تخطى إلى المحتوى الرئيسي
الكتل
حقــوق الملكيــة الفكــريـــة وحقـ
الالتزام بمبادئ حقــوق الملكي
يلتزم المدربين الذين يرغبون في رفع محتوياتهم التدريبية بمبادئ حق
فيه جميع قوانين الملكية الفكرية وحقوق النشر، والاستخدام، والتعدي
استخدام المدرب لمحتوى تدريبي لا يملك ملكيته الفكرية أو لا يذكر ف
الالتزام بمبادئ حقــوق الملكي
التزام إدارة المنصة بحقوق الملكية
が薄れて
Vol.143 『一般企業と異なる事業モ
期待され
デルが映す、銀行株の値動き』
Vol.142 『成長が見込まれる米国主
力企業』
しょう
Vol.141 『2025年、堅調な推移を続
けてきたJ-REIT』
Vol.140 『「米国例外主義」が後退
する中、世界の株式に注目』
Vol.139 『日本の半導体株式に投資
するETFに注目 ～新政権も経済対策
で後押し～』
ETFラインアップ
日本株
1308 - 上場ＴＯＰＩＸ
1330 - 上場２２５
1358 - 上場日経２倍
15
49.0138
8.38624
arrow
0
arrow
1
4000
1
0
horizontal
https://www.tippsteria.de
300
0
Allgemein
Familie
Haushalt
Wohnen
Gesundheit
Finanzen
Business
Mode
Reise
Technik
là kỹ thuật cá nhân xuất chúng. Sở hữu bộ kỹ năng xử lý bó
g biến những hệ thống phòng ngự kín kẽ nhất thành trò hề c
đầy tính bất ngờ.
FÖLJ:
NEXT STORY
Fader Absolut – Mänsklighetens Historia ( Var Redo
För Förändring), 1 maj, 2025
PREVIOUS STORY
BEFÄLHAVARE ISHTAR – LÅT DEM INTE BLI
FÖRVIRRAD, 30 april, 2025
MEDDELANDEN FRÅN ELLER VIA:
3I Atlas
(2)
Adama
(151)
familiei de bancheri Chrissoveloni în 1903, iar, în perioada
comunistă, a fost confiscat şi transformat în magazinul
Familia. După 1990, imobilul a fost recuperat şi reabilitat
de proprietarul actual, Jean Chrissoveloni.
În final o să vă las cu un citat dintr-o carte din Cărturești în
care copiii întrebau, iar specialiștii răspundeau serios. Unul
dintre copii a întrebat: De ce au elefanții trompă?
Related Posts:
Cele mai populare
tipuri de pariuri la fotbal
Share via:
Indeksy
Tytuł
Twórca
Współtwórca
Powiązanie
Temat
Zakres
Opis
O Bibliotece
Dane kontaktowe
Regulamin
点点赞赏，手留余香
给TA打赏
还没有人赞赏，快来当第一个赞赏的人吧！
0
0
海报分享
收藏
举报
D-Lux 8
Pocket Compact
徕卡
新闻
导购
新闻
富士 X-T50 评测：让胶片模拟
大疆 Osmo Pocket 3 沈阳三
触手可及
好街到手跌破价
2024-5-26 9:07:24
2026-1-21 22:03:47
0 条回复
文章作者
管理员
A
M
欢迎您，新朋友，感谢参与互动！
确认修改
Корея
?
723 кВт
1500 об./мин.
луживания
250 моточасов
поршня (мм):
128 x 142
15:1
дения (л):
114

- [TASK]
Report each line of the records that holds the word "fost".

- [RESULT BELOW]
comunistă, a fost confiscat şi transformat în magazinul
Familia. După 1990, imobilul a fost recuperat şi reabilitat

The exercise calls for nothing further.